Incidente da instância;
indeferimento liminar; recurso de apelação*
1. - No âmbito do incidente de intervenção principal provocada passiva, suscitado pela parte demandada, não cabe recurso de apelação autónoma se a decisão incidental for de rejeição liminar da intervenção (por não se verificarem os pressupostos legais de admissibilidade ou manifesta improcedência), caso em que o recurso deve ser interposto posteriormente, nos termos dos n.ºs 3 e 4 do art.º 644.º do NCPCiv..
2. - A intervenção a que alude o art.º 316.º, n.º 3, al.ª a), do NCPCiv. depende da verificação de litisconsórcio voluntário entre o réu e o interessado que se pretende chamar, o que pressupõe a existência de uma relação material controvertida – de acordo com a configuração do autor na sua petição – em que sejam sujeitos passivos tais réu e interessado.
3. - Se, num tal âmbito incidental, o autor apenas alegou a existência de uma dívida faturada (referente a transporte de frutas), de pendor contratual, de que é credor aquele e devedor o demandado, a relação material controvertida vem reportada a esses sujeitos (e respetivos interesses) e a esse horizonte contratual, e não a outra(s) sociedade(s), pelo que apenas eles têm interesse em demandar e em contradizer, sendo, pois, as partes legítimas, não se mostrando que ocorra litisconsórcio voluntário passivo com a sociedade que se pretende fazer intervir.

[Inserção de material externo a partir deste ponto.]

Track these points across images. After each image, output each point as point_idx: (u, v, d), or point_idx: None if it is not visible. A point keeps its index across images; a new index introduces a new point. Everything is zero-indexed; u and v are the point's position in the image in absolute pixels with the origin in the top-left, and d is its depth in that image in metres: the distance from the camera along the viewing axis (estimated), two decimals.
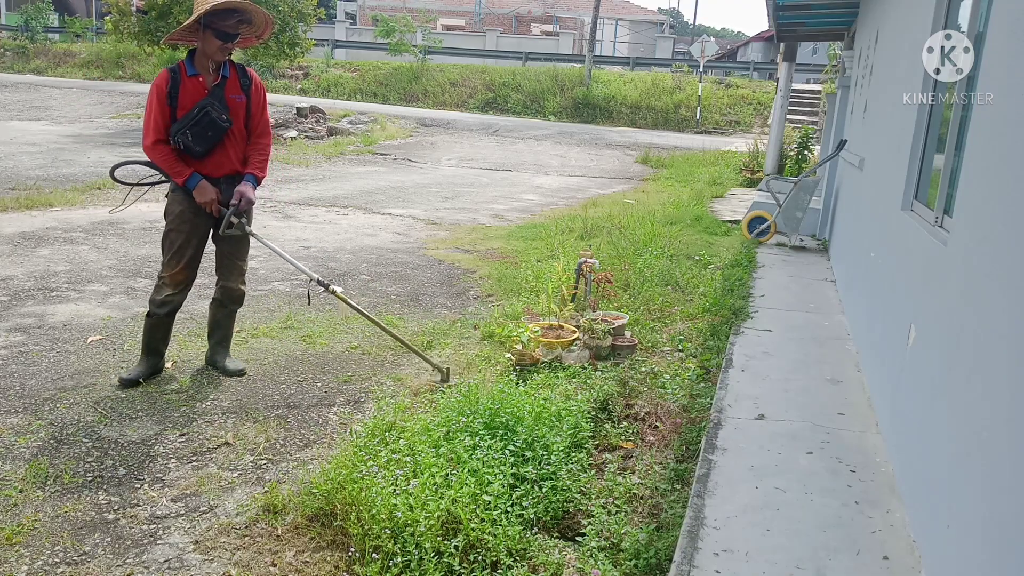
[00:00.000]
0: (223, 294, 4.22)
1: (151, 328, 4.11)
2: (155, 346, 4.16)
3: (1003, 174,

II. O decidido no acórdão tem o seguinte voto de vencido:
"Concorda-se com a 2ª parte do acórdão e respectiva decisão, mas não com o decidido na 1ª parte, por se entender que o recurso deve ser admitido a subir imediatamente, tal como foi determinado na 1ª instância.
Ouvida a parte contrária, no suscitado incidente de intervenção principal provocada, proferiu-se despacho, à sombra do art. 318º, nº 2, do NCPC.
Com tal decisão terminou o referido incidente.
Assim, posto termo a tal incidente o recurso a interpor é o que está previsto no art. 644º, nº 1, a), in fine, do NCPC.
No acórdão cita-se posição doutrinal de Abrantes Geraldes, na sua obra Recursos …, no sentido do decidido, mas da consulta que efectuámos na referida obra (última edição, a 7ª), não conseguimos descortinar que assim seja. O mesmo autor no CPC Anotado dele (e mais dois outros autores), no 1º Vol. (última edição, a 3ª), consultado o mesmo, do que conseguimos descortinar, também não defende a posição que fez vencimento.
Também se citou Lebre de Freitas (no CPC Anotado, Vol. 1º, 4ª Ed.,) para defender a controversa questão, a propósito de despacho que admita a intervenção não ser autonomamente recorrível. Mas o nosso caso é exactamente o contrário.
Tal professor na referida obra, Vol. 3º (última edição, a 3ª), que cobre a análise do regime de recursos também não aponta para o decidido. Só no referido Vol. 1º (mencionada edição) o faz e defende exactamente o contrário da posição agora sentenciada. Diz tal autor que em caso de não admissão da intervenção - é o nosso caso - o recurso sobe imediatamente.
Também se diz no acórdão que estamos perante uma decisão de indeferimento/rejeição in limine do aludido incidente. Tratando-se de um indeferimento liminar, então menos se justifica o decidido, atento aquele art. 644º, nº 1, a), do NCPC.
Ou seja, a decisão incidental de indeferimento deve subir imediatamente e não diferidamente. No mesmo sentido pode ver-se Rui Pinto, na Rev. da Fac. Direito de Lisboa, 2020, nº 2, no seu artigo doutrinal Oportunidade processual de interposição de apelação à luz do artigo 644º do CPC, págs. 632/637."
*III. [Comentário] Houve um tempo em que, perante algum emaranhado legal, à pergunta "Quando é que sobe o agravo?" a resposta era "Quando Alberto dos Reis quis". Hoje o panorama dos recursos é outro e problemas deste tipo já não se levantam.
Compreensivelmente, o art. 644.º, n.º 1, al. a), CPC estabelece que cabe apelação autónoma, entre outras, da decisão que pôs termo a um incidente processado autonomamente. Na verdade, se o incidente terminou (ou, no caso do indeferimento liminar, quase não chegou a começar), não tem sentido reter o recurso até à decisão final do processo. Não só não há nenhuma interferência da pendência do recurso na continuação da tramitação da acção, como, até em termos de eficiência processual, seria estranho que o recurso de uma decisão que pôs termo a um incidente tivesse de aguardar pelo recurso interposto da decisão proferida na acção.